SB5837

SB5837 – Removing plastic carryout bags as an option for use at retail establishments; making the 8¢ charge for paper carryout bags permanent.
Prime Sponsor – Senator Salomon (D; 32nd District; Shoreline) (Co-Sponsors Das, Hunt and Nobles – Ds)
Current status –Referred to the Committee on Environment, Energy & Technology.
Next step would be – Scheduling a hearing.
Legislative tracking page for the bill.

Comments –
Plastic bags are clearly bad for the environment; whether they’re bad for the climate is unclear; it depends on how often they’d are reused, what bags are used to replace them, how bags are dealt with at the end of their useful lives, and complicated full life cycle estimates of the associated emissions.

Summary –
The bill would advance the date after which retail establishments may not provide reusable film plastic carryout bags to a retail customer or a person at an event from January 1st, 2026 to January 1st, 2023. (The current law would have allowed them to continue providing bags of at least four mils if the 2025 Legislature hadn’t amended the requirements in response to a study it ordered.) (This bill would add an exemption for bags to contain or wrap hot food.)

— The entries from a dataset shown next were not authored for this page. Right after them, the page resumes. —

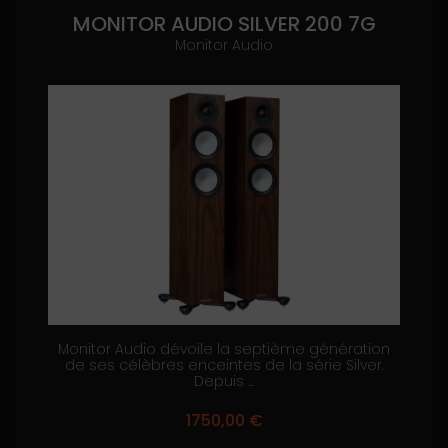
MONITOR AUDIO SILVER 200 7G
Monitor Audio
Monitor Audio dévoile la septième génération
de ses célèbres enceintes de la série Silver.
Depuis ...
1750,00
€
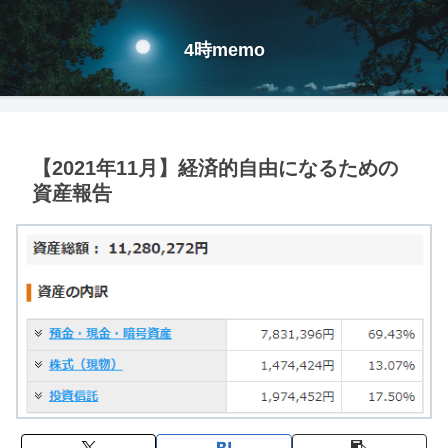
4時memo
【2021年11月】経済的自由になるための
資産報告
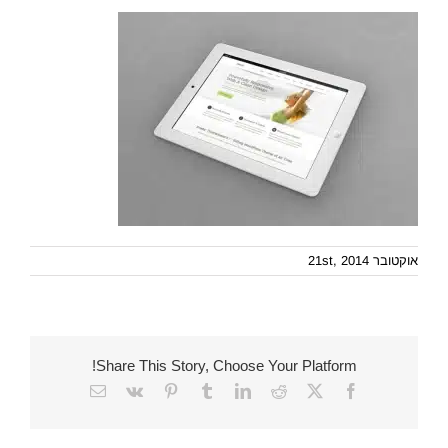
אוקטובר 21st, 2014
Share This Story, Choose Your Platform!
Email
Vk
Pinterest
Tumblr
LinkedIn
Reddit
Facebook
X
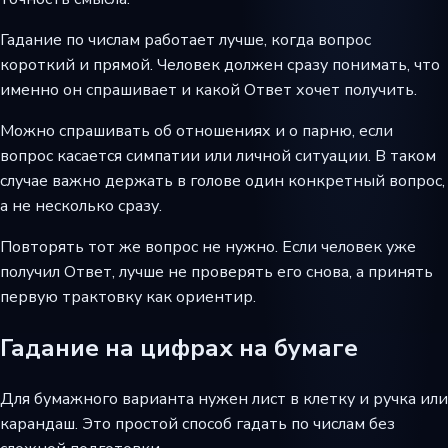
Гадание по числам работает лучше, когда вопрос
короткий и прямой. Человек должен сразу понимать, что
именно он спрашивает и какой Ответ хочет получить.
Можно спрашивать об отношениях и о парню, если
вопрос касается симпатии или личной ситуации. В таком
случае важно держать в голове один конкретный вопрос,
а не несколько сразу.
Повторять тот же вопрос не нужно. Если человек уже
получил Ответ, лучше не проверять его снова, а принять
первую трактовку как ориентир.
Гадание на цифрах на бумаге
Для бумажного варианта нужен лист в клетку и ручка или
карандаш. Это простой способ гадать по числам без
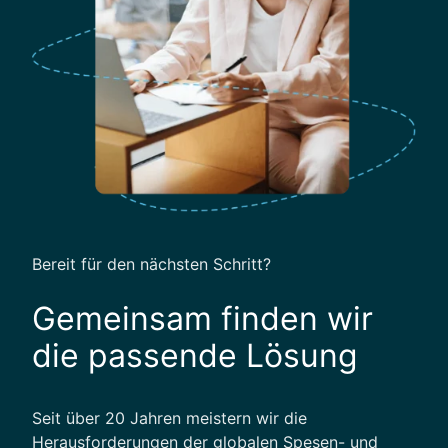
n
g
u
e
n
m
d
e
d
n
i
t
g
i
t
a
l
Bereit für den nächsten Schritt?
e
L
Gemeinsam finden wir
ö
s
die passende Lösung
u
n
g
Seit über 20 Jahren meistern wir die
e
Herausforderungen der globalen Spesen- und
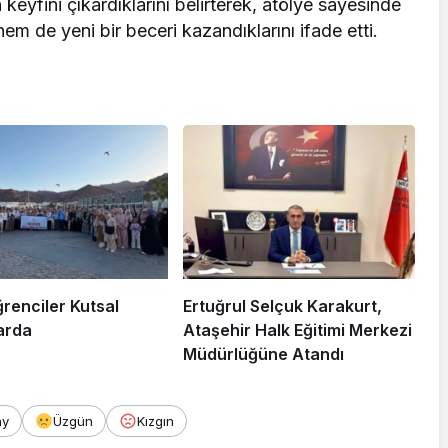
keyfini çıkardıklarını belirterek, atölye sayesinde
 de yeni bir beceri kazandıklarını ifade etti.
renciler Kutsal
Ertuğrul Selçuk Karakurt,
arda
Ataşehir Halk Eğitimi Merkezi
Müdürlüğüne Atandı
ay
Üzgün
Kızgın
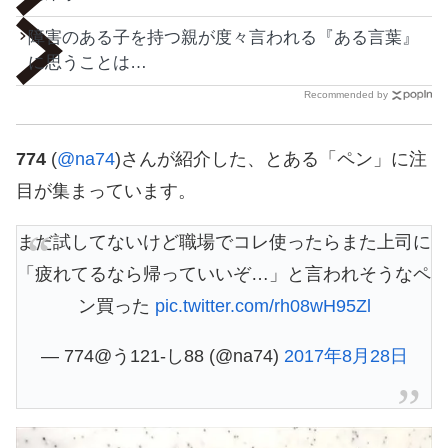
障害のある子を持つ親が度々言われる『ある言葉』
に思うことは…
Recommended by
774
(
@na74
)さんが紹介した、とある「ペン」に注
目が集まっています。
まだ試してないけど職場でコレ使ったらまた上司に
「疲れてるなら帰っていいぞ…」と言われそうなペ
ン買った
pic.twitter.com/rh08wH95Zl
— 774@う121-し88 (@na74)
2017年8月28日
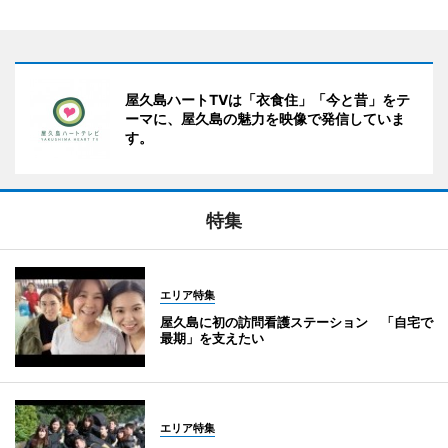
屋久島ハートTVは「衣食住」「今と昔」をテ
ーマに、屋久島の魅力を映像で発信していま
す。
特集
エリア特集
屋久島に初の訪問看護ステーション 「自宅で
最期」を支えたい
エリア特集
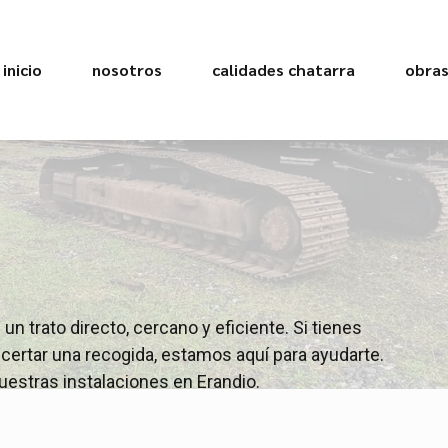
inicio
nosotros
calidades chatarra
obra
n trato directo, cercano y eficiente. Si tienes
ertar una recogida, estamos aquí para ayudarte.
uestras instalaciones en Erandio.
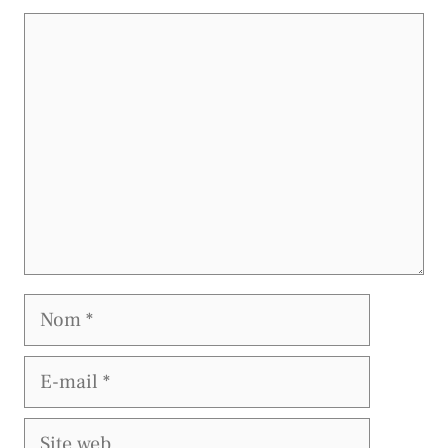
Commentaire
Nom
E-
mail
Site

It would make the 8¢ charge for a paper carryout bag permanent, and continue the 8¢ charge for a compliant reusable plastic carryout bag until the end of 2022. It would eliminate provisions for increasing the charges for them to 12¢ in 2026, for the increase from 20% to 40% in the required post-consumer recycled content of reusable plastic carry-out bags that’s currently scheduled for July 1st, 2022, and for the increase in their minimum thickness from 2.25 mils to four mils that’s currently scheduled for January 1st, 2026. These would be superceded, as I understand the bill, since retail stores would not be allowed to provide them at all after the end of 2022.